To a normal person, Sora was way more impressive than o3.
I belong to a private Discord full of geeky friends (as one does), and I constantly see this pattern you describe, where smart people dismiss AI risks because they dismiss AI capabilities. This takes several common forms:
Pattern-matching AI hype to crypto hype. Partly, this happens because some of the same arguably sociopathic VC scam artists are up to their elbows in both. “Arguably sociopathic scam artists” is sometimes a judgement made based on people’s prior social-graph proximity to the VCs in question.
An odd argument that “Of course the frontier labs say that their product has a 25% chance of causing human extinction. It’s a good sales pitch!” For me, this feels like a combination of a genuinely shrewd observation and a total failure to notice the giant pink elephant in front of them?
Focusing on the 20% of the time where AI fails at something trivial, and ignoring the 80% of the time where the dancing dog just pulled off 32 clean fouettés in a row. Like, the 80% of the time where Sonnet 4.5 nails it is the warning. When it stops failing the other 20% of the time, that’s potentially game over for the human race, you know?
A tendency to occasionally play with an AI model and then cache the worst experience out of 5 for about 12 months.
An overexposure to slop and to Google’s awful search AI.

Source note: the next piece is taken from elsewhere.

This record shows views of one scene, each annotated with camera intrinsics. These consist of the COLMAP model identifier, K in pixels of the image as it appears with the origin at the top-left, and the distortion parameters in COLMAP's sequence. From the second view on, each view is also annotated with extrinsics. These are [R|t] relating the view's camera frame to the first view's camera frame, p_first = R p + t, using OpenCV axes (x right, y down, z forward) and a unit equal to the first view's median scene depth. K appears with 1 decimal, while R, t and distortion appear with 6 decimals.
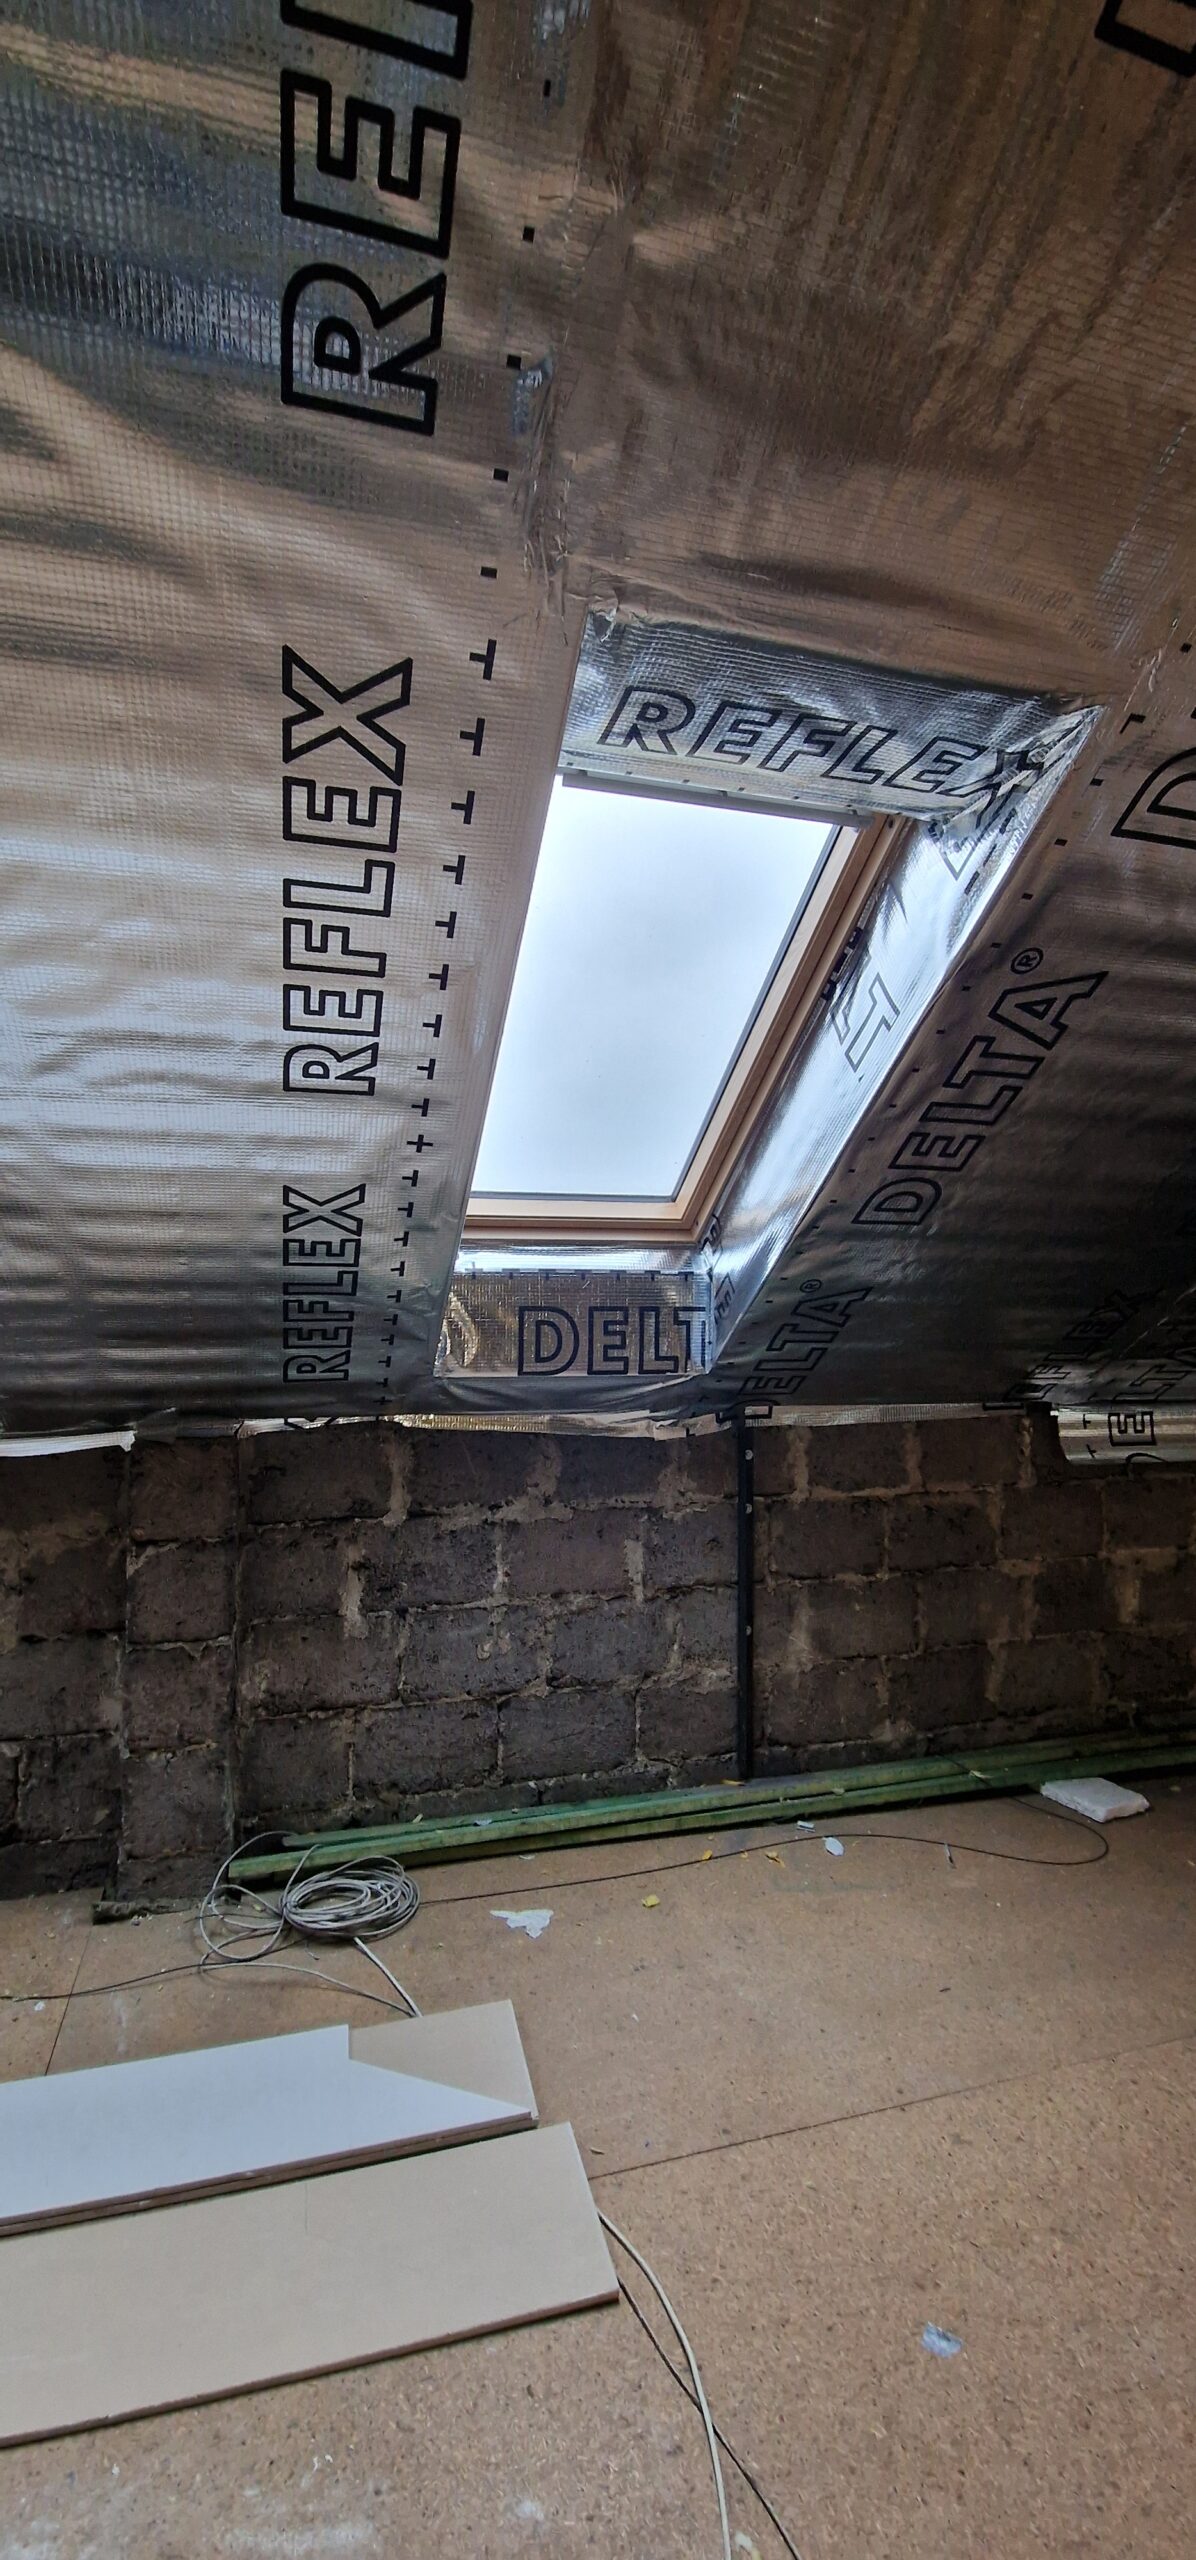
lens RADIAL K [[1026.5, 0, 597.9], [0, 1026.5, 1252.8], [0, 0, 1]] dist [0.001713, -0.007561]
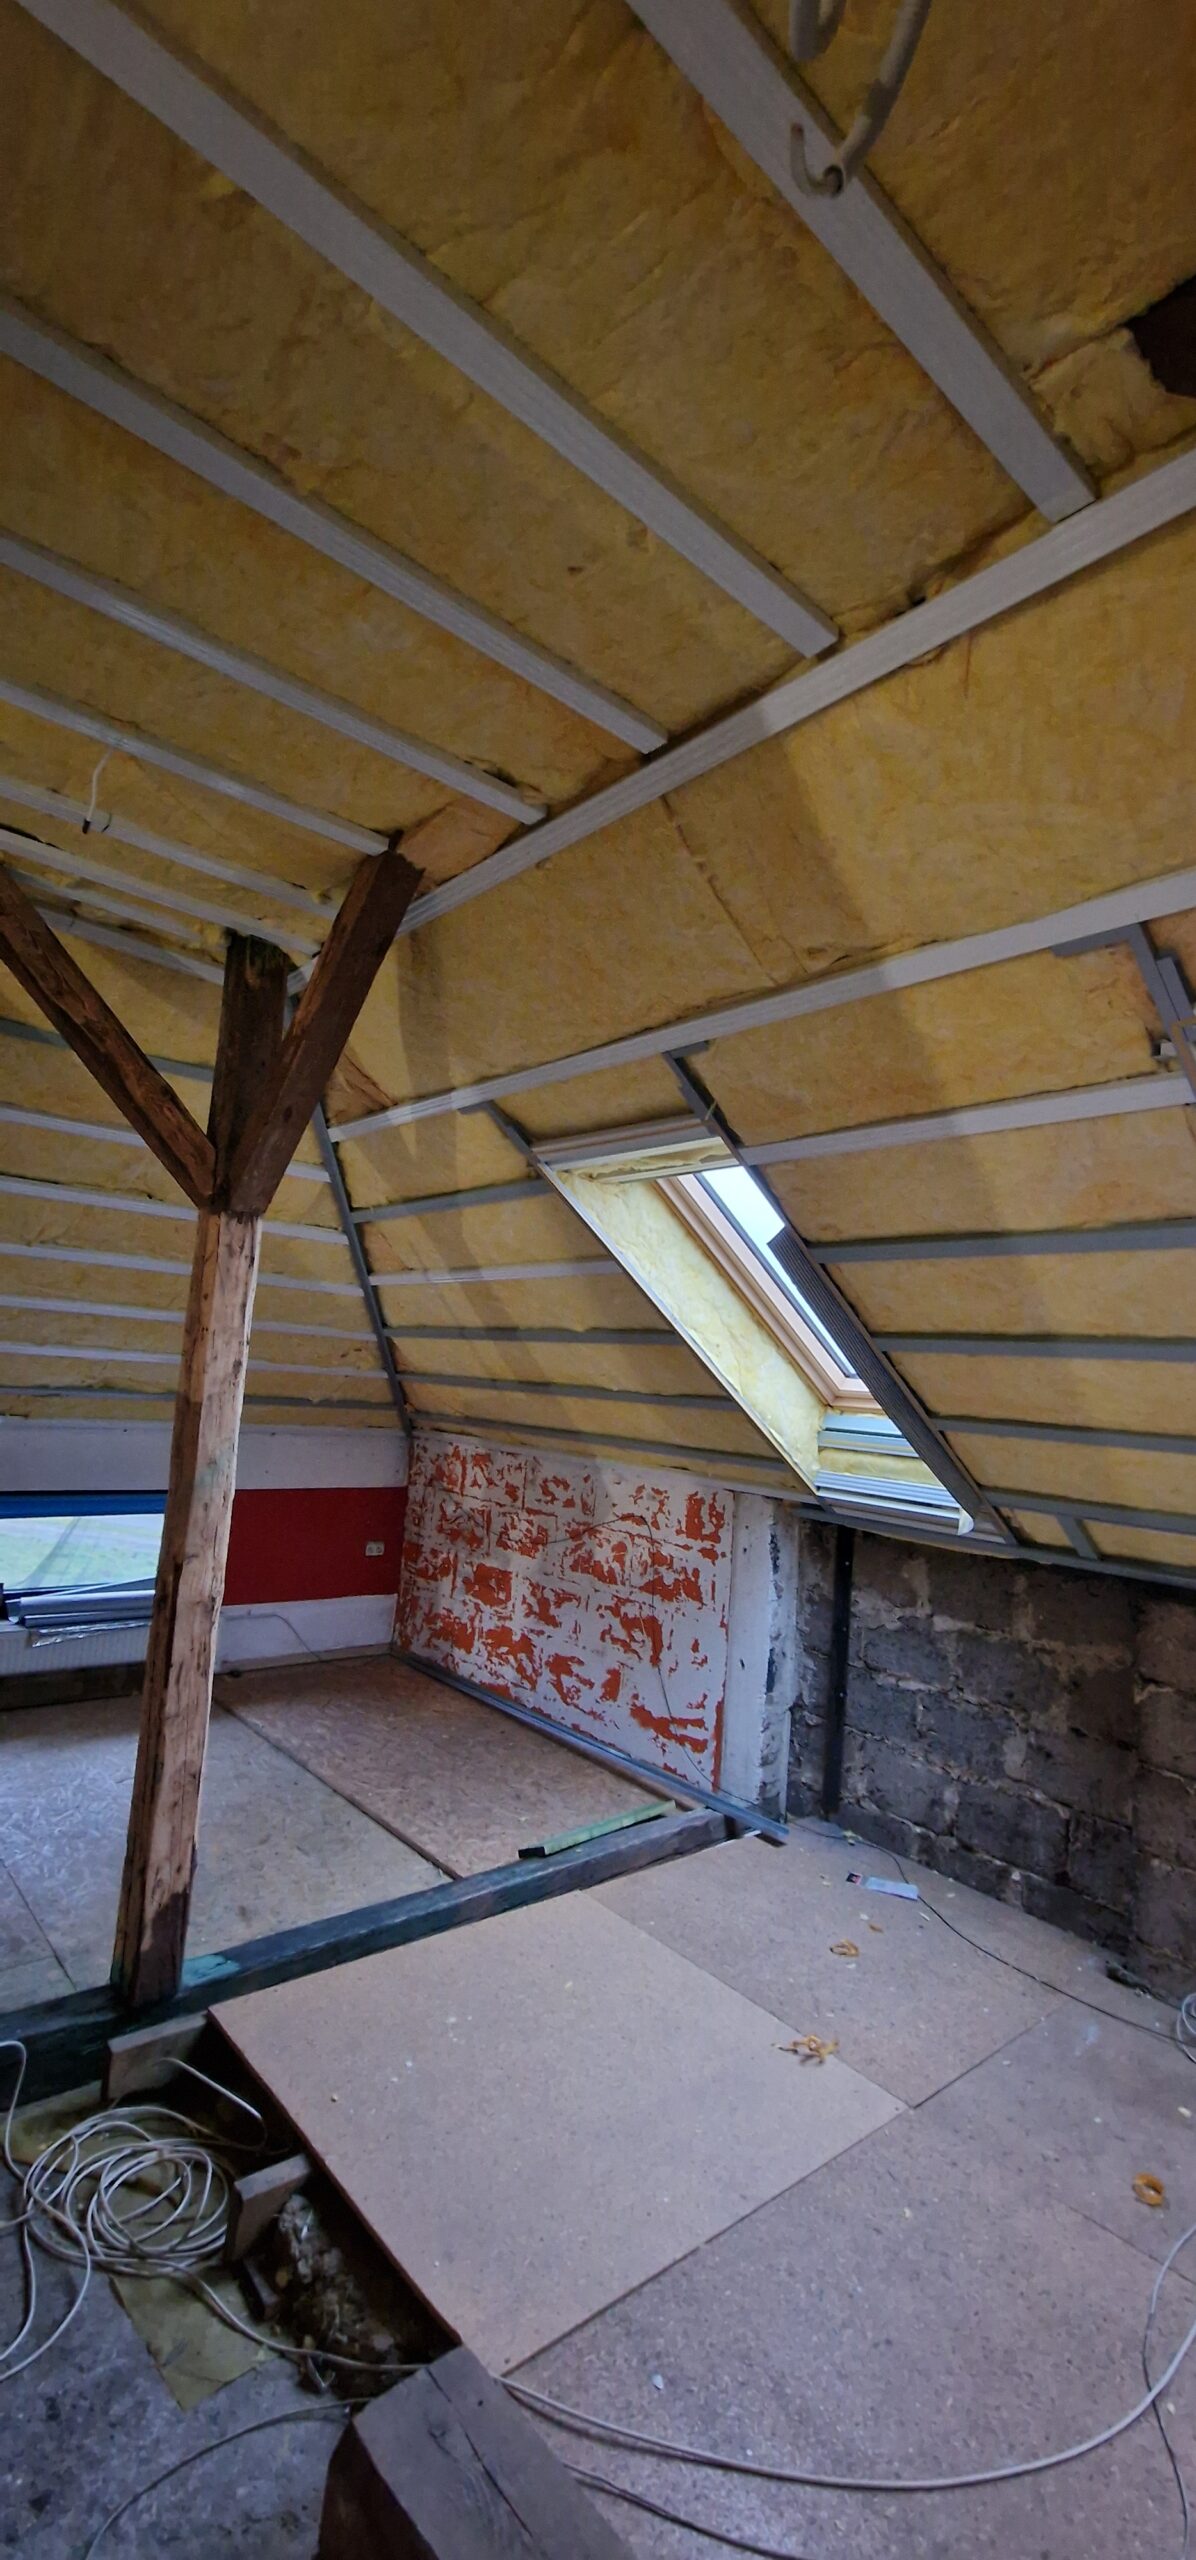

The only way I’ve found to occasionally get someone over this hump is to give them a tool like Claude Code and let them feel the AI.
But the problem is, once you convince someone that AGI might happen, a disturbing number of people fail to really think through the consequences of really doing that. Which is perhaps why so many AI safety researchers have done so much to accelerate AI capabilities: once they believe in their bones, they almost inevitably want to build it.
So I constantly struggle with whether it actually helps to convince people of existing or future AI capabilities.